The video’s sound effects also don’t exactly inspire confidence in its authenticity. For some reason, Iran’s propaganda hacks felt the need to add loud and clumsy “zoom” sounds every time the drone flies past in the domestically broadcast video.

The strange thing about Iran’s penchant for stealth braggadocio in the face of crippling limitations is how unnecessary it all seems, at least to outsiders.

Iranian special forces were able to sow chaos in Iraq during the American occupation. Tehran’s proxies in the Lebanese militant group Hezbollah are among the world’s most skilled terrorists.

And Iranians have also been playing the role of counterinsurgents, helping the Iraqi government fight Islamic State and the Syrian government brutally suppress the uprising against Bashar Al Assad’s regime.

Despite its martial prowess, Iran’s insistence on pretending its weapons are in the same league as major military powers only ends up making the country look like foolish to an international audience.

Why carry on with the farce? “The value of claiming to have the ability to develop an RQ-170 clone is likely one of domestic propaganda,” Barrie says.

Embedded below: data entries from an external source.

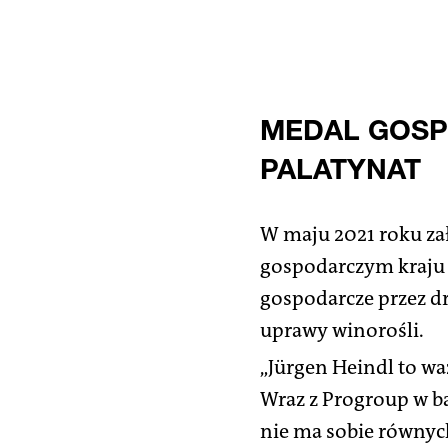
MEDAL GOSP
PALATYNAT
W maju 2021 roku za
gospodarczym kraju 
gospodarcze przez dr
uprawy winorośli.
„Jürgen Heindl to wa
Wraz z Progroup w ba
nie ma sobie równyc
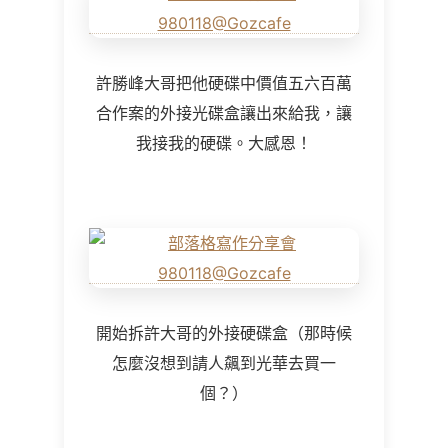
許勝峰大哥把他硬碟中價值五六百萬
合作案的外接光碟盒讓出來給我，讓
我接我的硬碟。大感恩！
開始拆許大哥的外接硬碟盒（那時候
怎麼沒想到請人飆到光華去買一
個？）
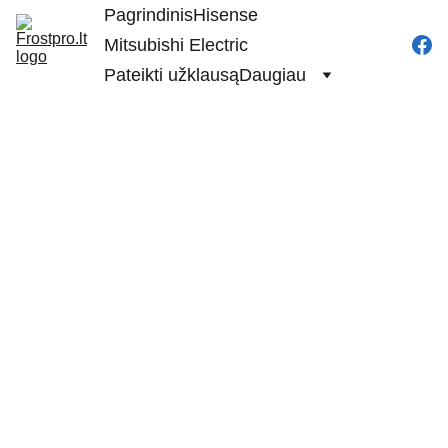
Pagrindinis
Hisense
Mitsubishi Electric
Pateikti užklausą
Daugiau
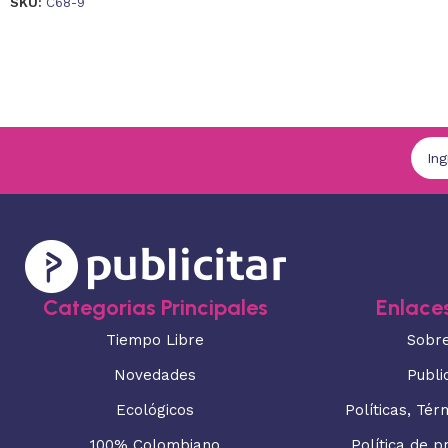
SKU:
C68-9
Categorias Principales
Enlaces
Tiempo Libre
Sobr
Novedades
Publi
Ecológicos
Políticas, Tér
100% Colombiano
Política de p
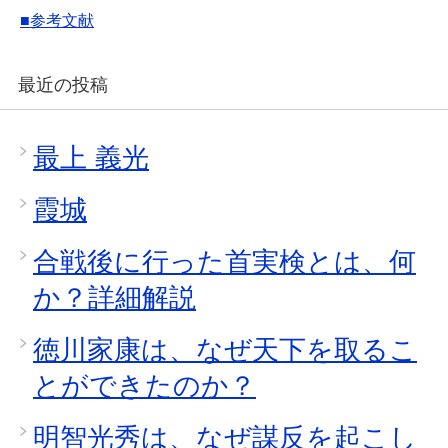
■参考文献
最近の投稿
最上 義光
霞城
合戦後に行った首実検とは、何
か？詳細解説
徳川家康は、なぜ天下を取るこ
とができたのか？
明智光秀は、なぜ謀反を起こし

Back home in Iran, authorities try to keep a tight lid on access to the kinds of skeptical international media that will throw a challenge flag on stunts like this.

Many ordinary Iranians will buy the stealth claims simply because they haven’t seen anything that would lead them to believe otherwise. More importantly to Iran’s military and religious rulers, they’ll believe the propaganda that Iran’s behavior—and the sanctions they bring—haven’t isolated the country and brought ruin to its economy.

So laugh at Iran’s rinky-dink RQ-170 toy if you must—it’s pretty hard not to. As long as everyday Iranians can’t hear you, the Guard Corps doesn’t care.